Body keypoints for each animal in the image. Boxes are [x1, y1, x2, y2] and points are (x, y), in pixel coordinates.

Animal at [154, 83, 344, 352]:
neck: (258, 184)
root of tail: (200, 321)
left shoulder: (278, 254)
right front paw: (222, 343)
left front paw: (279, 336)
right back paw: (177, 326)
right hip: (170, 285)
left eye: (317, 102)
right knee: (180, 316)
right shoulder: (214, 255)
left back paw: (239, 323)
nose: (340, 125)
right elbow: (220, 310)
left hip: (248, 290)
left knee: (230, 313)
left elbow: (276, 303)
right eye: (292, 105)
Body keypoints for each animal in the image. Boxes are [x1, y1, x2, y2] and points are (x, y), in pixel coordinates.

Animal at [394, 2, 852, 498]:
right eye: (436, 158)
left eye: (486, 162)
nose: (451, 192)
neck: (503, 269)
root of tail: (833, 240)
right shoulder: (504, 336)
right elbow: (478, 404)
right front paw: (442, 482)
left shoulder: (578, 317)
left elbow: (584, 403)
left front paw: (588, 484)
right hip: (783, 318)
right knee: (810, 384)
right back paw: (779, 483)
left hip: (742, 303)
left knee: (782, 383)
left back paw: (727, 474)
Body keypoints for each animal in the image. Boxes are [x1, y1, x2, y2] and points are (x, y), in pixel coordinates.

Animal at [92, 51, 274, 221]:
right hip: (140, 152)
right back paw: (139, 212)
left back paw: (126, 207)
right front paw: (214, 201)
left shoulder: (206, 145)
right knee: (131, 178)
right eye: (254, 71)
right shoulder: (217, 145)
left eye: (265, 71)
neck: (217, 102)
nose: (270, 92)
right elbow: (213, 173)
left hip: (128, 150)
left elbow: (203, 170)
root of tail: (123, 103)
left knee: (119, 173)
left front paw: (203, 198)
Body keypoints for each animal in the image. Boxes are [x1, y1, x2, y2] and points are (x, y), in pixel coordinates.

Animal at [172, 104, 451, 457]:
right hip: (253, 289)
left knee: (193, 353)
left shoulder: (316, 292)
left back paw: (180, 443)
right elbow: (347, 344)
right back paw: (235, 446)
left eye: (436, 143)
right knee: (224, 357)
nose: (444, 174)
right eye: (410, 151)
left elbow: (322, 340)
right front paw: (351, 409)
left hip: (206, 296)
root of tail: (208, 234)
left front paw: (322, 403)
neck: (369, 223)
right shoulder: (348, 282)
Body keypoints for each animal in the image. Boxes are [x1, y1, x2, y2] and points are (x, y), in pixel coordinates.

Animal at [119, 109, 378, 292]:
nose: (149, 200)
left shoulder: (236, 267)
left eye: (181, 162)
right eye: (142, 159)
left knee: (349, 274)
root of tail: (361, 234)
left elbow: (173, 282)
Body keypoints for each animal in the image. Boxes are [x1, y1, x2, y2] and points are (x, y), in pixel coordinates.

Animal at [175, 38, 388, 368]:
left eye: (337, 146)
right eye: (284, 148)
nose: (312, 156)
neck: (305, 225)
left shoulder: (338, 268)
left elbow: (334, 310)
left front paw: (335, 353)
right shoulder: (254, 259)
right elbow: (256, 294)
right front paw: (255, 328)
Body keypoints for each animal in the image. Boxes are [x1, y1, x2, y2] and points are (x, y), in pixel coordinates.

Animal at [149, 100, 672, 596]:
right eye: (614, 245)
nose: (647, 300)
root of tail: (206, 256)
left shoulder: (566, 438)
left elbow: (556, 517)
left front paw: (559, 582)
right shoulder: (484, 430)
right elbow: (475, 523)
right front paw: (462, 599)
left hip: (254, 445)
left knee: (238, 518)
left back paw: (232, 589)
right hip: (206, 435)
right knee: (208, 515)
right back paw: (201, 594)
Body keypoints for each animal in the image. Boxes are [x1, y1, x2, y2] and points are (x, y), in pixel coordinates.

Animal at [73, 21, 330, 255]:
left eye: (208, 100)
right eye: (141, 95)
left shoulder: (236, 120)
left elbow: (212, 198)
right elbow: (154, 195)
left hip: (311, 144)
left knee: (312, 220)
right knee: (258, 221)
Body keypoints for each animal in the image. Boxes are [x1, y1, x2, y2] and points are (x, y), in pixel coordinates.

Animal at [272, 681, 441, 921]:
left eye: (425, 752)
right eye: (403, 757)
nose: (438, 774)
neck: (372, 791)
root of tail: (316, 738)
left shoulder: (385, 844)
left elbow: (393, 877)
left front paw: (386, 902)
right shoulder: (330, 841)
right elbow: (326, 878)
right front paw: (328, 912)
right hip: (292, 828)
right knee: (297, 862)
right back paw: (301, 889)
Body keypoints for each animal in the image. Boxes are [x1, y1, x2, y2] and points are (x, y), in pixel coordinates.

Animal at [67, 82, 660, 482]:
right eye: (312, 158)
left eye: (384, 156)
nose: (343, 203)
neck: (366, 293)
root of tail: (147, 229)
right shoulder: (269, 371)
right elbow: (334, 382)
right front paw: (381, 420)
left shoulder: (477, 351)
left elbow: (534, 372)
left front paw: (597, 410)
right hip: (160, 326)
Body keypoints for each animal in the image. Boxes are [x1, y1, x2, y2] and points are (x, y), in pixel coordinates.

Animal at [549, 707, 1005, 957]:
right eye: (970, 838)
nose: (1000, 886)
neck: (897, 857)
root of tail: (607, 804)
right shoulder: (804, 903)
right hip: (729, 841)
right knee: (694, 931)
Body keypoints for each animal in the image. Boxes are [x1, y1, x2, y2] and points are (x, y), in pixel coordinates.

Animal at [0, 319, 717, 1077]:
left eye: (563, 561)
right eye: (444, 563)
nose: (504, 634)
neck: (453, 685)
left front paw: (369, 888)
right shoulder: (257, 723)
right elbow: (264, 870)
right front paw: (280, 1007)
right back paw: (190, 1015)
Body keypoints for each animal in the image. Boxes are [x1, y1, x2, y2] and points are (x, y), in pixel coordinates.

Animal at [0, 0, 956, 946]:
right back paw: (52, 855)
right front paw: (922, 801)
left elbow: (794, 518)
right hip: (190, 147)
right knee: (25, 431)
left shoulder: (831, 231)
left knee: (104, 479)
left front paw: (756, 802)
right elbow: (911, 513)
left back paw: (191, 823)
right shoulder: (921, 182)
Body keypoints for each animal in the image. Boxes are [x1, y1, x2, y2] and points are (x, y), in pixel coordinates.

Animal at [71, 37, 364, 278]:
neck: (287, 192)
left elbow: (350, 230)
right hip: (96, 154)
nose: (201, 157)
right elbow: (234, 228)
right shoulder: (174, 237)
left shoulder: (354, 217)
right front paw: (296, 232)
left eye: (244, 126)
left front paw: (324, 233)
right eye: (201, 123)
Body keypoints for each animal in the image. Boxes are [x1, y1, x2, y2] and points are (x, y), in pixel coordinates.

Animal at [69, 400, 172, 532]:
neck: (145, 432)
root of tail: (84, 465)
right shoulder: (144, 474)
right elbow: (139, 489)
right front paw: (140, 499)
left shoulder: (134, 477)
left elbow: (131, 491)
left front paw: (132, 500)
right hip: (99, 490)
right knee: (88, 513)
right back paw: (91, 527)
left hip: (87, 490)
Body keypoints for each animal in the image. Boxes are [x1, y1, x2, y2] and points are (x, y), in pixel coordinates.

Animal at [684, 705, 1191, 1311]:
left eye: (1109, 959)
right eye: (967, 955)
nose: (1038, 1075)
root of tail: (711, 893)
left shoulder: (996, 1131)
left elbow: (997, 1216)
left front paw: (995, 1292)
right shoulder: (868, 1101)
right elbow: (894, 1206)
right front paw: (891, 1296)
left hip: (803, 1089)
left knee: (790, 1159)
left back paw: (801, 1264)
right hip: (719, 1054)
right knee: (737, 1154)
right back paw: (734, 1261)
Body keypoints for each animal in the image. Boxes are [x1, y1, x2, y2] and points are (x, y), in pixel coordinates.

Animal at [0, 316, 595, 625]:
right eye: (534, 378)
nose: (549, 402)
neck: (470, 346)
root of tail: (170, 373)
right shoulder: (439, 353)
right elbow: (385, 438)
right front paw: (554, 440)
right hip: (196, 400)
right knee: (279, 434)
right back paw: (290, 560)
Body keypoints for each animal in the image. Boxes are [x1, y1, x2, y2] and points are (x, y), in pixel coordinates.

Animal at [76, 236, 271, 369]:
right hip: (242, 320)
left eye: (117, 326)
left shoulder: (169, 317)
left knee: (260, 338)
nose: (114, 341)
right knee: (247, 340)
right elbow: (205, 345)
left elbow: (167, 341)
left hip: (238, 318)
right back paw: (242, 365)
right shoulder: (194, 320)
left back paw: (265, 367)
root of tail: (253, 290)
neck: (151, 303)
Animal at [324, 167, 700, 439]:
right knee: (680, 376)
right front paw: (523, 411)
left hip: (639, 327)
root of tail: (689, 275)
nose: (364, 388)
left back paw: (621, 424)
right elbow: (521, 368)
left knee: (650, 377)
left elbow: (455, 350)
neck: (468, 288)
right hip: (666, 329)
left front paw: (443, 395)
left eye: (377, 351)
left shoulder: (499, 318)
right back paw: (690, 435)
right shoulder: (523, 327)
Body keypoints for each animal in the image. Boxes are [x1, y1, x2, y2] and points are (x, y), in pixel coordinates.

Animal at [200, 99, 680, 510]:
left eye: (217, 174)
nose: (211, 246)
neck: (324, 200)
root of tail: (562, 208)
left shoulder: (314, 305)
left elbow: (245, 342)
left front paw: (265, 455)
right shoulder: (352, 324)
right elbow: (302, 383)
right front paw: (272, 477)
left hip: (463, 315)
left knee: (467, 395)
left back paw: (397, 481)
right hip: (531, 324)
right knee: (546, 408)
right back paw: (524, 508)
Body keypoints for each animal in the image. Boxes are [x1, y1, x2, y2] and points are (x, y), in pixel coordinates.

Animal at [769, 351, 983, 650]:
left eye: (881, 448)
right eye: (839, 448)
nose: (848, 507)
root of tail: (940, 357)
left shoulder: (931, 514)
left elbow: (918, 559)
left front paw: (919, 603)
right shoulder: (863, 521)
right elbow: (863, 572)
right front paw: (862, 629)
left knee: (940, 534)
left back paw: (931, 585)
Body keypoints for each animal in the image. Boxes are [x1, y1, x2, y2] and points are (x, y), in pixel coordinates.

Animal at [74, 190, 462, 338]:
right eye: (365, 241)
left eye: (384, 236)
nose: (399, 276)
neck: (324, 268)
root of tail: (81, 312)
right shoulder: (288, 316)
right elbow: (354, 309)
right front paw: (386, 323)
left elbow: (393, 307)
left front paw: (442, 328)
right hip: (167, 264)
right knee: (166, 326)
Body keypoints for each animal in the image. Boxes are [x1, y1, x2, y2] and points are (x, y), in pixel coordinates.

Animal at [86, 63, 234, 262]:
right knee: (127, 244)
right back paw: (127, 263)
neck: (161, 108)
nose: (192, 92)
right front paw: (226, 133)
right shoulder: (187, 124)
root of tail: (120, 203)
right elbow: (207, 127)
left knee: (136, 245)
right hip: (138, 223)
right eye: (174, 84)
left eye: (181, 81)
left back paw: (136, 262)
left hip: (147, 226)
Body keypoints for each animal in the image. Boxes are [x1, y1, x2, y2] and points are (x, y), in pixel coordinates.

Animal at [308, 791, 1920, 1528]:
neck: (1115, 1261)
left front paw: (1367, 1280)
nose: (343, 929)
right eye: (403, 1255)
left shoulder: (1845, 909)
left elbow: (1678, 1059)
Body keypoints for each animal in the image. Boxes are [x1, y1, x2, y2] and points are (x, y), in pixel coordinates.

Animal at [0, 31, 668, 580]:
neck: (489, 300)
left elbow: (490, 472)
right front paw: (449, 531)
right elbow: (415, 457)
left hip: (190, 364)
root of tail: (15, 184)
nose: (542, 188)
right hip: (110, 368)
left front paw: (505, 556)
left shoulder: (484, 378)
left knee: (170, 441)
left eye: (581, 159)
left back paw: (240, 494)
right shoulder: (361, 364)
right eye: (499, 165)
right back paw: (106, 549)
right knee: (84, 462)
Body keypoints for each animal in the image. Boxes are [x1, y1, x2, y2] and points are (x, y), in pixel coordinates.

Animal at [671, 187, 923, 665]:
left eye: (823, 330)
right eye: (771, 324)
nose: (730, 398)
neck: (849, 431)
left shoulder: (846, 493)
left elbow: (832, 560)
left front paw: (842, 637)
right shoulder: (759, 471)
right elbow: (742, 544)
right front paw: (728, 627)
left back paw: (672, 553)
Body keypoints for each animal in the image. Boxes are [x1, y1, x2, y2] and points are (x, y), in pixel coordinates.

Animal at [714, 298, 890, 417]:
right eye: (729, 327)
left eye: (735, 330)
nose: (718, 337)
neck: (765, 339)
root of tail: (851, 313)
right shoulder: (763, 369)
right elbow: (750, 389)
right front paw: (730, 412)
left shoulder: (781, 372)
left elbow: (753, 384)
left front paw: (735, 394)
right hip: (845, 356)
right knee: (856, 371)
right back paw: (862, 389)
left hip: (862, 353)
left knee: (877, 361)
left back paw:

• _Prompt_
Restate word for word the entries above, starting at the line with "right hip: (242, 320)" and ending at the line with "right shoulder: (523, 327)", inclusive, and no others.

• _Your response_
right hip: (242, 320)
left eye: (117, 326)
left shoulder: (169, 317)
left knee: (260, 338)
nose: (114, 341)
right knee: (247, 340)
right elbow: (205, 345)
left elbow: (167, 341)
left hip: (238, 318)
right back paw: (242, 365)
right shoulder: (194, 320)
left back paw: (265, 367)
root of tail: (253, 290)
neck: (151, 303)
Animal at [324, 167, 700, 439]:
right knee: (680, 376)
right front paw: (523, 411)
left hip: (639, 327)
root of tail: (689, 275)
nose: (364, 388)
left back paw: (621, 424)
right elbow: (521, 368)
left knee: (650, 377)
left elbow: (455, 350)
neck: (468, 288)
right hip: (666, 329)
left front paw: (443, 395)
left eye: (377, 351)
left shoulder: (499, 318)
right back paw: (690, 435)
right shoulder: (523, 327)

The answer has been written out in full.